CARNEGIE, Pennsylvania, Oct. 21, 2020 (GLOBE NEWSWIRE) -- Headline of release should read: “Rice Acquisition Corp. Announces Pricing of Upsized $215,000,000 Initial Public Offering” (instead of “Rice Acquisition Corp. Announces Pricing of Initial Public Offering”); First Paragraph, first sentence number should read “21,500,000” (instead of “20,000,000”); Second paragraph, second sentence number should read “3,225,000” (instead of “3,000,000”).
The corrected release reads:
Rice Acquisition Corp. Announces Pricing of Upsized $215,000,000 Initial Public Offering
Rice Acquisition Corp. (the “Company”) announced today the pricing of its initial public offering (“IPO”) of 21,500,000 units at a price of $10.00 per unit. The units will be listed on the New York Stock Exchange (the “NYSE”) and trade under the ticker symbol “RICE U” beginning on October 22, 2020. Each unit consists of one share of the Company’s Class A common stock and one-half of one redeemable warrant, with each whole warrant entitling the holder thereof to purchase one share of the Company’s Class A common stock at an exercise price of $11.50 per share. Once the securities comprising the units begin separate trading, the shares of Class A common stock and warrants are expected to be listed on the NYSE under the symbols “RICE” and “RICE WS,” respectively.
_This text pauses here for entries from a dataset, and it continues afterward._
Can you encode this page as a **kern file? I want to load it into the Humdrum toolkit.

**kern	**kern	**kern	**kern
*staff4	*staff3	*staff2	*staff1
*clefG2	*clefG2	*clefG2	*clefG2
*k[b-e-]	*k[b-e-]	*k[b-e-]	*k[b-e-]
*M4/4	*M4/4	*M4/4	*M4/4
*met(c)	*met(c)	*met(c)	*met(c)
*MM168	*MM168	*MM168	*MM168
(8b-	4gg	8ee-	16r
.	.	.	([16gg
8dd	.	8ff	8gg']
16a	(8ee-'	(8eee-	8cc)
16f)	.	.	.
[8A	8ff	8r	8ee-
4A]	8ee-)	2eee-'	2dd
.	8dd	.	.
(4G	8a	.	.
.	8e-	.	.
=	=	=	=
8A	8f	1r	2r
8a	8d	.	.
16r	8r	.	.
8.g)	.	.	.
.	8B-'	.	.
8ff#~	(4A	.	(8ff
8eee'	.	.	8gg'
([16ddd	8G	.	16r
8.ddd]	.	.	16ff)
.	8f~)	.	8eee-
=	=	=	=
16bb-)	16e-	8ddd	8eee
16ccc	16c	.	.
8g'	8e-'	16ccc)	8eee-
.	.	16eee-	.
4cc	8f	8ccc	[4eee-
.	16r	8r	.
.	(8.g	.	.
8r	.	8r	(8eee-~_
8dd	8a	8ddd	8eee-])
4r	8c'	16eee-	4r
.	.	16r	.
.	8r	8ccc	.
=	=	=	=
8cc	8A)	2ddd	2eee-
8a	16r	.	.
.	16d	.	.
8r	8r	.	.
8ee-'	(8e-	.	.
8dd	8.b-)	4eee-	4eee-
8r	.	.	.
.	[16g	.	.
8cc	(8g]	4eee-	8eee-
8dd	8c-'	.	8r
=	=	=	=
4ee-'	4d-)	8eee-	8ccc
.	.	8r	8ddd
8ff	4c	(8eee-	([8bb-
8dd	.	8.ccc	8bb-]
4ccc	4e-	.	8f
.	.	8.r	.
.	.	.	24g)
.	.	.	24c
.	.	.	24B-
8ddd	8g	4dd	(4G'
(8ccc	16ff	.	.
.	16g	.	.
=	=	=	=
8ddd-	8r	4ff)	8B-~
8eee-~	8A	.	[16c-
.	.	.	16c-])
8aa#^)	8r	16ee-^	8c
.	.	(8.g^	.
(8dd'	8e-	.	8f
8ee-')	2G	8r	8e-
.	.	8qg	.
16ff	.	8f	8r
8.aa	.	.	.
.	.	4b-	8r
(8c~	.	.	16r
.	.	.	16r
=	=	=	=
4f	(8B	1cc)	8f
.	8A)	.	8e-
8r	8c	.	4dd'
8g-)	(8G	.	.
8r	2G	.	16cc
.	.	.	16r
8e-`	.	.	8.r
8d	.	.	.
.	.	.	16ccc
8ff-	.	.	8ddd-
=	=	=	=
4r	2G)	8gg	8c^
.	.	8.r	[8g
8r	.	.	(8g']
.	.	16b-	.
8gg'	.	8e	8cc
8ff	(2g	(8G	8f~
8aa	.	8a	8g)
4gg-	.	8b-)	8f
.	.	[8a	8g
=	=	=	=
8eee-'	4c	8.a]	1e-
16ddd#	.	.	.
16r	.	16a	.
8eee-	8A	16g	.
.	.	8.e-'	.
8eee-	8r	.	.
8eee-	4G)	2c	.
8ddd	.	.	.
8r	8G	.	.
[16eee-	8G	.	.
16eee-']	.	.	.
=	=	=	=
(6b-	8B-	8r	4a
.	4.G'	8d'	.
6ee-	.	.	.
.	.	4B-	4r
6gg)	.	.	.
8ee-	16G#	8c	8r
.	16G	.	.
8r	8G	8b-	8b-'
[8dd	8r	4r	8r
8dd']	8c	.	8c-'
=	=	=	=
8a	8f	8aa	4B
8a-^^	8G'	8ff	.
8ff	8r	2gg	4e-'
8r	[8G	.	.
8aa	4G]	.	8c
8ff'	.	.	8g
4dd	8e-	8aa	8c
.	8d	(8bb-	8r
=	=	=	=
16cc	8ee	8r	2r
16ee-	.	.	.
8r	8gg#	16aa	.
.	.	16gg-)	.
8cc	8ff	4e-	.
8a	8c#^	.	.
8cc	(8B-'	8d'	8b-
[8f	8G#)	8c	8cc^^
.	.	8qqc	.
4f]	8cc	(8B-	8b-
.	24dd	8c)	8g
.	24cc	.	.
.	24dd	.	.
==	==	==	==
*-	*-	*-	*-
Barclays is acting as book running manager for the proposed offering. Academy Securities, Inc. and AmeriVet Securities, Inc. are acting as co-managers for the proposed offering. The Company has granted the underwriters a 45-day option to purchase up to an additional 3,225,000 units at the IPO price.
The public offering will only be made by means of a prospectus. Copies of the preliminary prospectus relating to the offering and final prospectus, when available, may be obtained from Barclays, c/o Broadridge Financial Solutions, 1155 Long Island Avenue, Edgewood, NY 11717, email: barclaysprospectus@broadridge.com, telephone: 1-888-603-5847.
A registration statement relating to these securities has been declared effective by the U.S. Securities and Exchange Commission (the “SEC”) on October 21, 2020. This press release shall not constitute an offer to sell or the solicitation of an offer to buy, nor shall there be any sale of these securities in any state or jurisdiction in which such offer, solicitation or sale would be unlawful prior to registration or qualification under the securities laws of any such state or jurisdiction.
The initial public offering is expected to close on October 26, 2020, subject to customary closing conditions.